Hispanic voters may determine if Colorado goes blue or red
The upcoming presidential election has Manuel Pilas confused.
Pilas, a Mexican immigrant who came to the United States for college, said voting is important to him and he will vote in the election, but he has no idea who he will vote for.
“There’s no way a businessperson can open up completely — I cannot really take my flag out and say this is the way I’m voting,” said Pilas, who owns the Santa Fe Furniture store in Gypsum. “[But] I can say that in this election I’m going to be the most confused ever.”
Pilas is not alone. Hispanic voters will face a ballot this fall with both their Democratic favorite, Sen. Hillary Clinton, and their Republican favorite, Rudy Giuliani, missing from the ticket. A nationwide Pew Research Center survey conducted last December discovered that Hispanic Democrats favored Clinton by 59 percent, with only 15 percent of Hispanic Democrats supporting Obama. Only 10 percent of Hispanic Republicans supported GOP candidate John McCain.
Hispanic support for the Republican party has dropped substantially since the last presidential election. In the 2004 election, George W. Bush drew a record 40 percent of the Hispanic vote; the Pew survey shows that Latino Republican support is now down to 23 percent.

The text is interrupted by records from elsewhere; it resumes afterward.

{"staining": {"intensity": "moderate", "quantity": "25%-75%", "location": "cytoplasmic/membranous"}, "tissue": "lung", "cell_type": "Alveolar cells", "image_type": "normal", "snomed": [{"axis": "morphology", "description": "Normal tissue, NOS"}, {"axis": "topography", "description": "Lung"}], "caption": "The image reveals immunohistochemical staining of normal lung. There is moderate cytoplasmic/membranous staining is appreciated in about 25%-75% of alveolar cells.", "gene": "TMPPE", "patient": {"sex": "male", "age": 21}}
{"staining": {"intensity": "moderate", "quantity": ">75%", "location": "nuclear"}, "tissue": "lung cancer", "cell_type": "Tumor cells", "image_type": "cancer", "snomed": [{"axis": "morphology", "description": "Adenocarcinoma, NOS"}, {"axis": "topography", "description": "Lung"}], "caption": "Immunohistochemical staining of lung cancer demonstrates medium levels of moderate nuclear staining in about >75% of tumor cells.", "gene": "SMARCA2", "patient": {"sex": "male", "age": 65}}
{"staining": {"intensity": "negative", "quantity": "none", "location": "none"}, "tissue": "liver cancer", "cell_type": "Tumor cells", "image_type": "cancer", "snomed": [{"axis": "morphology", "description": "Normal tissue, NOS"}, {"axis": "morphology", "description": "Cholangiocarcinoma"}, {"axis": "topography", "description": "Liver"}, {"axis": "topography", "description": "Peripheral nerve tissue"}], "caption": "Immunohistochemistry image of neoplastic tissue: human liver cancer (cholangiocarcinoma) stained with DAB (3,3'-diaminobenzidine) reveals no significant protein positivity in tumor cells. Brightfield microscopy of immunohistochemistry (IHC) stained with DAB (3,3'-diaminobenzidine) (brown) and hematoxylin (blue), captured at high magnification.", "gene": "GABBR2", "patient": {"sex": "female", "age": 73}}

One voter’s solution will be to vote for her chosen candidate anyway. Hispanic Eagle resident Caroline Gonzales, 65, said she has been a Democrat all her life and will write Clinton in on the ballot in this year’s election.
Gonzales heard Obama speak at the Democratic National Convention in 2004, where she was a delegate from Iowa. “He has a lot of charisma, but that’s about it,” she said. “He looks like a wonderfully wrapped Christmas gift but you open the box and there’s nothing there.”